Erano tra gli oltre 72.200 palestinesi uccisi nella guerra, scoppiata quando i militanti guidati da Hamas attaccarono il sud di Israele il 7 ottobre 2023. L’attacco militante uccise oltre 1.200 persone e prese in ostaggio altre 250 persone.
Il ministero della Sanità, che fa parte del governo guidato da Hamas, mantiene registri dettagliati delle vittime che sono considerati generalmente affidabili dalle agenzie delle Nazioni Unite e da esperti indipendenti. Ma non fornisce una ripartizione dei civili e dei militanti.
I militanti hanno effettuato attacchi sparanti contro le truppe, e Israele afferma che i suoi attacchi sono in risposta a questa e advert altre violazioni. Quattro soldati israeliani sono stati uccisi dopo il cessate il fuoco.
Israele consentirà la riapertura del valico di Rafah Separatamente, Israele ha annunciato che consentirà la riapertura del valico di Rafah tra Gaza e l’Egitto a partire da mercoledì, dopo una pausa di oltre due settimane.

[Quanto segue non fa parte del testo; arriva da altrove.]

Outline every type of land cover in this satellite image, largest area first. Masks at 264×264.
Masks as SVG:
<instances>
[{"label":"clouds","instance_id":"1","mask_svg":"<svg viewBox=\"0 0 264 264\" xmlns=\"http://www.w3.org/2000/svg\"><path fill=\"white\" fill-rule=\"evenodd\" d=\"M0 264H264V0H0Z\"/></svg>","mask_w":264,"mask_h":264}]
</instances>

Il COGAT, l’ente militare israeliano incaricato di coordinare gli aiuti a Gaza, ha dichiarato in un comunicato che il passaggio riprenderà le operazioni con traffico passeggeri “limitato” in entrambe le direzioni. Nessun carico sarà consentito attraverso la traversata, ha affermato.
Il COGAT ha affermato che le process saranno le stesse prima della chiusura del valico, dopo che Israele e gli Stati Uniti hanno lanciato attacchi devastanti contro l’Iran il 28 febbraio, innescando una guerra in espansione nella regione.
Dalla sua apertura all’inizio di quest’anno, Israele ha consentito un’evacuazione limitata di pazienti e feriti per treatment fuori Gaza – una frazione di oltre 20.000 che necessitano di evacuazioni mediche, secondo il Ministero della Sanità di Gaza.
Anche alcuni palestinesi che erano stati curati in Egitto durante la guerra furono autorizzati a ritornare nella Striscia. Alcuni dei rimpatriati hanno denunciato abusi da parte delle truppe israeliane una volta varcato il cancello palestinese del valico.